SOURCE PASSAGE »
+--
Predicting the stock market is like handicapping the horses: you can pull in and analyze lots of variables, but in the end it’s better to go with the odds. Bettors at the track look at a horse’s lineage, recent races, jockey, performance in similar weather, and hundreds of other variables. In the end, however, the results of that particular race may hinge on no more than your horse hitting a pebble on the track. Despite the unpredictability of particular races, on average the favored mounts with low odds will beat the long-shots with high odds.
So it goes with the stock market—predicting the outcome of a particular period is very difficult, but, on average, the longer the period of time, the higher the odds that things will turn out well. For example, since January 1926, the beginning of recordkeeping on the Standard & Poor’s 500 Index, there have been 605 up months and 367 down months. Although the good months outnumbered the bad months, there was a 38% chance that any particular month would see a decline in U.S. stock prices. The odds improve on longer periods. In the 81 full years from 1926 through 2006, stock prices fell in 23 years and rose in 58. Stocks rose 72% of the time. The odds of an up market rose to 80% for all two-year periods, and to 93% of the time for three-year periods.
Similar studies of stock indices for earlier periods going back another 100 years or so have found similar results—the up periods outnumber the downs and longer periods of time have better odds of positive returns. However, these trends are not determinative of the future: there is no reason why we can’t have more negative three-year periods in the market over the next 81 years than over the last. But there is also not much reason why the long-term odds will shift dramatically, just as they won’t in horse racing.
+--
DATA EXTRACTS »
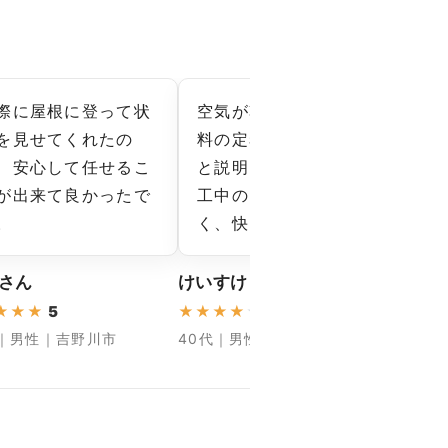
際に屋根に登って状
空気が乾いていて、塗
金
を見せてくれたの
料の定着が良い時期だ
で
、安心して任せるこ
と説明されて納得。施
が
が出来て良かったで
工中のにおいも少な
ま
。
く、快…
期
 さん
けいすけ さん
ゆかり
★
★
★
5
★
★
★
★
★
4.66
★
★
★
代｜男性｜吉野川市
40代｜男性｜阿波市
30代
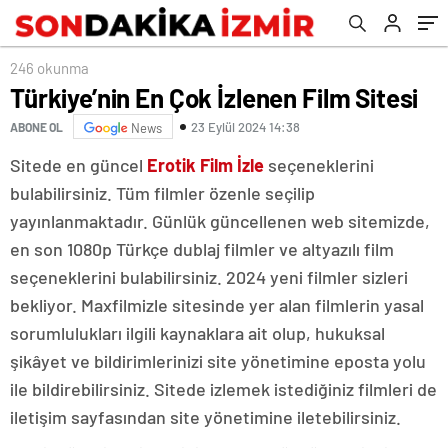
246 okunma
Türkiye’nin En Çok İzlenen Film Sitesi
23 Eylül 2024 14:38
ABONE OL
News
Sitede en güncel
Erotik Film İzle
seçeneklerini
bulabilirsiniz. Tüm filmler özenle seçilip
yayınlanmaktadır. Günlük güncellenen web sitemizde,
en son 1080p Türkçe dublaj filmler ve altyazılı film
seçeneklerini bulabilirsiniz. 2024 yeni filmler sizleri
bekliyor. Maxfilmizle sitesinde yer alan filmlerin yasal
sorumlulukları ilgili kaynaklara ait olup, hukuksal
şikâyet ve bildirimlerinizi site yönetimine eposta yolu
ile bildirebilirsiniz. Sitede izlemek istediğiniz filmleri de
iletişim sayfasından site yönetimine iletebilirsiniz.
+--
Answer these questions from the stock market passage.
1. According to the passage, what might the results of a particular horse race hinge on?
2. How many up months and down months has the Standard & Poor's 500 Index had since January 1926?
3. How much further back do the similar studies of stock indices for earlier periods go?

1. A horse hitting a pebble on the track.
2. 605 up months and 367 down months.
3. Another 100 years or so.